Joe describes the perpetual turmoil in detail, with honest reflection. “I love my cunt, and my filthy, dirty lust,” she tells a sex addict therapy group that hope to correct her illness. In one of von Trier's most daring moves, Joe sympathizes with a pedophile for keeping his urges contained. The world has no room for that man's sexual instincts. Seligman listens closely to Joe's story. We learn through this conversation that he might be the first person to ever open his ears, eyes, and heart to this woman. It bites Joe in the ass.

The men of Under the Skin and Nymphomaniac could never be friends with Laura or Joe. At least not from the perspectives of Glazer or von Trier. Likewise, with blossoming and complicated sexuality in play, the two women could never escape victimhood. That condemnation is on us, the audience, too. The striking, fragile performances from Johansson and Gainsbourg hold a mirror to our own desires.

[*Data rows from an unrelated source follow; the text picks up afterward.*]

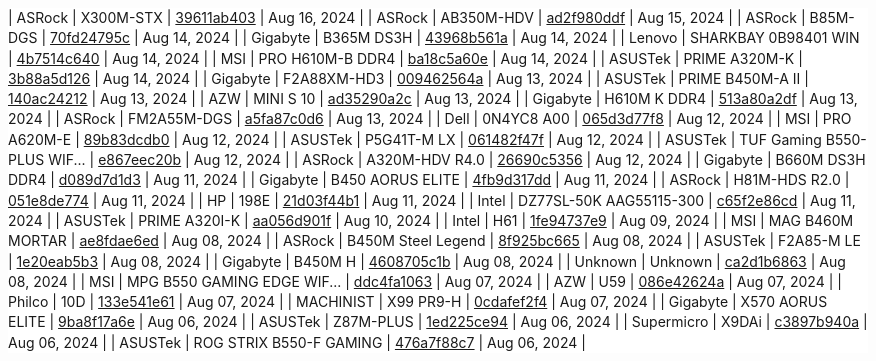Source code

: | ASRock        | X300M-STX                   | [39611ab403](https://linux-hardware.org/?probe=39611ab403) | Aug 16, 2024 |
| ASRock        | AB350M-HDV                  | [ad2f980ddf](https://linux-hardware.org/?probe=ad2f980ddf) | Aug 15, 2024 |
| ASRock        | B85M-DGS                    | [70fd24795c](https://linux-hardware.org/?probe=70fd24795c) | Aug 14, 2024 |
| Gigabyte      | B365M DS3H                  | [43968b561a](https://linux-hardware.org/?probe=43968b561a) | Aug 14, 2024 |
| Lenovo        | SHARKBAY 0B98401 WIN        | [4b7514c640](https://linux-hardware.org/?probe=4b7514c640) | Aug 14, 2024 |
| MSI           | PRO H610M-B DDR4            | [ba18c5a60e](https://linux-hardware.org/?probe=ba18c5a60e) | Aug 14, 2024 |
| ASUSTek       | PRIME A320M-K               | [3b88a5d126](https://linux-hardware.org/?probe=3b88a5d126) | Aug 14, 2024 |
| Gigabyte      | F2A88XM-HD3                 | [009462564a](https://linux-hardware.org/?probe=009462564a) | Aug 13, 2024 |
| ASUSTek       | PRIME B450M-A II            | [140ac24212](https://linux-hardware.org/?probe=140ac24212) | Aug 13, 2024 |
| AZW           | MINI S 10                   | [ad35290a2c](https://linux-hardware.org/?probe=ad35290a2c) | Aug 13, 2024 |
| Gigabyte      | H610M K DDR4                | [513a80a2df](https://linux-hardware.org/?probe=513a80a2df) | Aug 13, 2024 |
| ASRock        | FM2A55M-DGS                 | [a5fa87c0d6](https://linux-hardware.org/?probe=a5fa87c0d6) | Aug 13, 2024 |
| Dell          | 0N4YC8 A00                  | [065d3d77f8](https://linux-hardware.org/?probe=065d3d77f8) | Aug 12, 2024 |
| MSI           | PRO A620M-E                 | [89b83dcdb0](https://linux-hardware.org/?probe=89b83dcdb0) | Aug 12, 2024 |
| ASUSTek       | P5G41T-M LX                 | [061482f47f](https://linux-hardware.org/?probe=061482f47f) | Aug 12, 2024 |
| ASUSTek       | TUF Gaming B550-PLUS WIF... | [e867eec20b](https://linux-hardware.org/?probe=e867eec20b) | Aug 12, 2024 |
| ASRock        | A320M-HDV R4.0              | [26690c5356](https://linux-hardware.org/?probe=26690c5356) | Aug 12, 2024 |
| Gigabyte      | B660M DS3H DDR4             | [d089d7d1d3](https://linux-hardware.org/?probe=d089d7d1d3) | Aug 11, 2024 |
| Gigabyte      | B450 AORUS ELITE            | [4fb9d317dd](https://linux-hardware.org/?probe=4fb9d317dd) | Aug 11, 2024 |
| ASRock        | H81M-HDS R2.0               | [051e8de774](https://linux-hardware.org/?probe=051e8de774) | Aug 11, 2024 |
| HP            | 198E                        | [21d03f44b1](https://linux-hardware.org/?probe=21d03f44b1) | Aug 11, 2024 |
| Intel         | DZ77SL-50K AAG55115-300     | [c65f2e86cd](https://linux-hardware.org/?probe=c65f2e86cd) | Aug 11, 2024 |
| ASUSTek       | PRIME A320I-K               | [aa056d901f](https://linux-hardware.org/?probe=aa056d901f) | Aug 10, 2024 |
| Intel         | H61                         | [1fe94737e9](https://linux-hardware.org/?probe=1fe94737e9) | Aug 09, 2024 |
| MSI           | MAG B460M MORTAR            | [ae8fdae6ed](https://linux-hardware.org/?probe=ae8fdae6ed) | Aug 08, 2024 |
| ASRock        | B450M Steel Legend          | [8f925bc665](https://linux-hardware.org/?probe=8f925bc665) | Aug 08, 2024 |
| ASUSTek       | F2A85-M LE                  | [1e20eab5b3](https://linux-hardware.org/?probe=1e20eab5b3) | Aug 08, 2024 |
| Gigabyte      | B450M H                     | [4608705c1b](https://linux-hardware.org/?probe=4608705c1b) | Aug 08, 2024 |
| Unknown       | Unknown                     | [ca2d1b6863](https://linux-hardware.org/?probe=ca2d1b6863) | Aug 08, 2024 |
| MSI           | MPG B550 GAMING EDGE WIF... | [ddc4fa1063](https://linux-hardware.org/?probe=ddc4fa1063) | Aug 07, 2024 |
| AZW           | U59                         | [086e42624a](https://linux-hardware.org/?probe=086e42624a) | Aug 07, 2024 |
| Philco        | 10D                         | [133e541e61](https://linux-hardware.org/?probe=133e541e61) | Aug 07, 2024 |
| MACHINIST     | X99 PR9-H                   | [0cdafef2f4](https://linux-hardware.org/?probe=0cdafef2f4) | Aug 07, 2024 |
| Gigabyte      | X570 AORUS ELITE            | [9ba8f17a6e](https://linux-hardware.org/?probe=9ba8f17a6e) | Aug 06, 2024 |
| ASUSTek       | Z87M-PLUS                   | [1ed225ce94](https://linux-hardware.org/?probe=1ed225ce94) | Aug 06, 2024 |
| Supermicro    | X9DAi                       | [c3897b940a](https://linux-hardware.org/?probe=c3897b940a) | Aug 06, 2024 |
| ASUSTek       | ROG STRIX B550-F GAMING     | [476a7f88c7](https://linux-hardware.org/?probe=476a7f88c7) | Aug 06, 2024 |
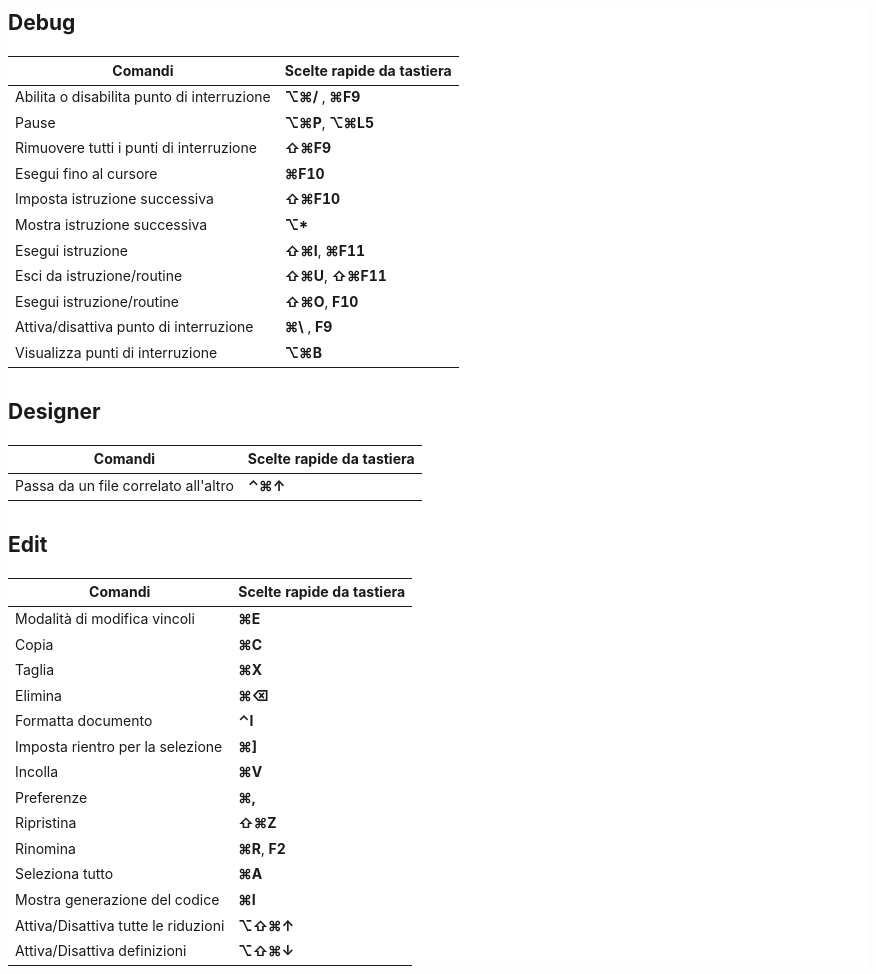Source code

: ## <a name="debug"></a>Debug

|Comandi|Scelte rapide da tastiera|
|-|-|
|Abilita o disabilita punto di interruzione|**⌥⌘/** , **⌘F9**|
|Pause|**⌥⌘P**, **⌥⌘L5**|
|Rimuovere tutti i punti di interruzione|**⇧⌘F9**|
|Esegui fino al cursore|**⌘F10**|
|Imposta istruzione successiva|**⇧⌘F10**|
|Mostra istruzione successiva|**⌥\***|
|Esegui istruzione|**⇧⌘I**, **⌘F11**|
|Esci da istruzione/routine|**⇧⌘U**, **⇧⌘F11**|
|Esegui istruzione/routine|**⇧⌘O**, **F10**|
|Attiva/disattiva punto di interruzione|**⌘\\** , **F9**|
|Visualizza punti di interruzione|**⌥⌘B**|

## <a name="designer"></a>Designer

|Comandi|Scelte rapide da tastiera|
|-|-|
|Passa da un file correlato all'altro|**⌃⌘↑**|

## <a name="edit"></a>Edit

|Comandi|Scelte rapide da tastiera|
|-|-|
|Modalità di modifica vincoli|**⌘E**|
|Copia|**⌘C**|
|Taglia|**⌘X**|
|Elimina|**⌘⌫**|
|Formatta documento|**⌃I**|
|Imposta rientro per la selezione|**⌘]**|
|Incolla|**⌘V**|
|Preferenze|**⌘,**|
|Ripristina|**⇧⌘Z**|
|Rinomina|**⌘R**, **F2**|
|Seleziona tutto|**⌘A**|
|Mostra generazione del codice|**⌘I**|
|Attiva/Disattiva tutte le riduzioni|**⌥⇧⌘↑**|
|Attiva/Disattiva definizioni|**⌥⇧⌘↓**|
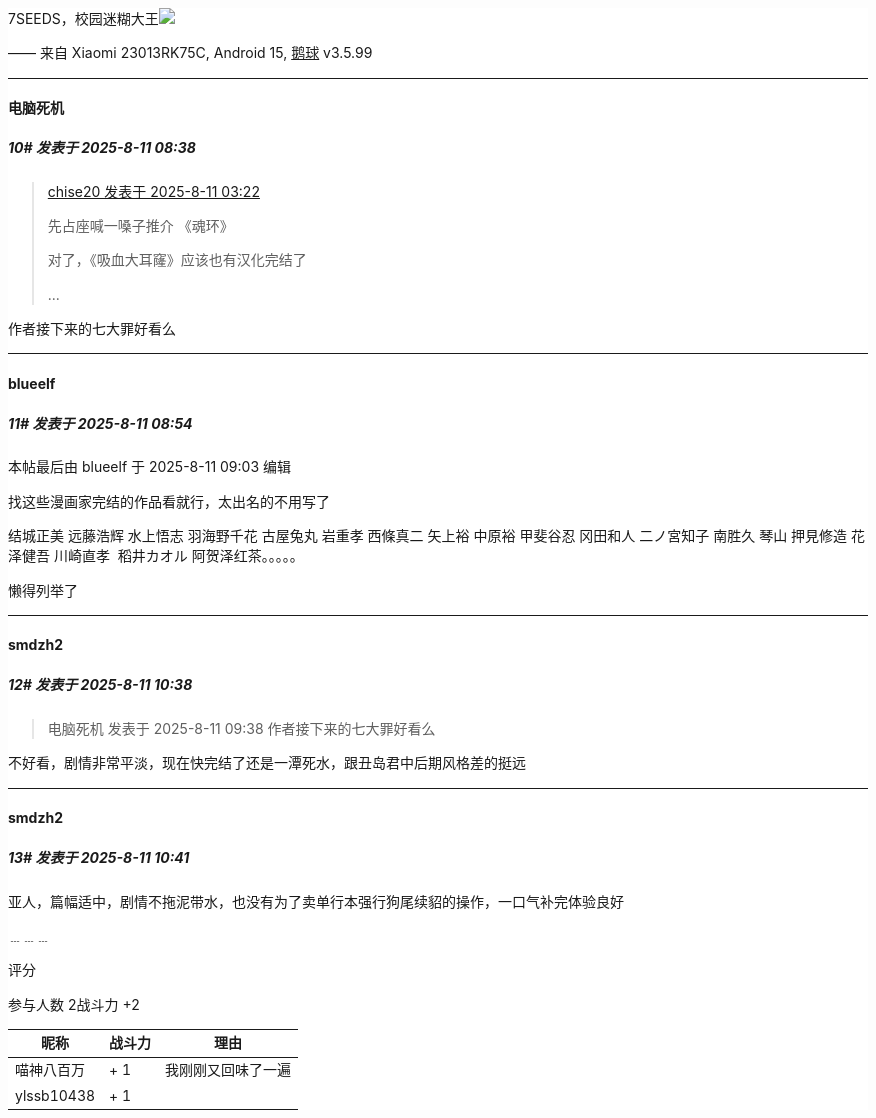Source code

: 7SEEDS，校园迷糊大王<img src="https://static.stage1st.com/image/smiley/face2017/007.png" referrerpolicy="no-referrer">

—— 来自 Xiaomi 23013RK75C, Android 15, [鹅球](https://www.pgyer.com/GcUxKd4w) v3.5.99

*****

####  电脑死机  
##### 10#       发表于 2025-8-11 08:38

<blockquote><a href="httphttps://stage1st.com/2b/forum.php?mod=redirect&amp;goto=findpost&amp;pid=68245712&amp;ptid=2258892" target="_blank">chise20 发表于 2025-8-11 03:22</a>

先占座喊一嗓子推介 《魂环》

对了，《吸血大耳窿》应该也有汉化完结了

 ...</blockquote>
作者接下来的七大罪好看么

*****

####  blueelf  
##### 11#       发表于 2025-8-11 08:54

 本帖最后由 blueelf 于 2025-8-11 09:03 编辑 

找这些漫画家完结的作品看就行，太出名的不用写了

结城正美 远藤浩辉 水上悟志 羽海野千花 古屋兔丸 岩重孝 西條真二 矢上裕 中原裕 甲斐谷忍 冈田和人 二ノ宮知子 南胜久 琴山 押見修造 花泽健吾 川崎直孝  稻井カオル 阿贺泽红茶。。。。。

懒得列举了

*****

####  smdzh2  
##### 12#       发表于 2025-8-11 10:38

<blockquote>电脑死机 发表于 2025-8-11 09:38
作者接下来的七大罪好看么</blockquote>
不好看，剧情非常平淡，现在快完结了还是一潭死水，跟丑岛君中后期风格差的挺远

*****

####  smdzh2  
##### 13#       发表于 2025-8-11 10:41

亚人，篇幅适中，剧情不拖泥带水，也没有为了卖单行本强行狗尾续貂的操作，一口气补完体验良好

﹍﹍﹍

评分

 参与人数 2战斗力 +2

|昵称|战斗力|理由|
|----|---|---|
| 喵神八百万| + 1|我刚刚又回味了一遍|
| ylssb10438| + 1||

For many, the frank nakedness of their natural beauty raises eyebrows. Are these films pornographic? Is von Trier exploiting Gainsbourg by depicting her screwing every which way? In Under the Skin, “ScarJo” fans question if the actress is as beautiful as Hollywood believed her to be. This is not a woman who can expose herself without consequences.

And that's our problem (especially for me and the other guys in the room). How do we restrain our “evolved mating strategies” to avoid impinging on friendship, or any female relationship, experiences? Wrestling with the dynamic filmmaking of Under the Skin and pointed rhetoric of Nymphomaniac is a start.

Under the Skin and Nymphomaniac Volume II arrive in theaters Friday, April 4. Nymphomanaiac Volume 1 is in theaters and on VOD now.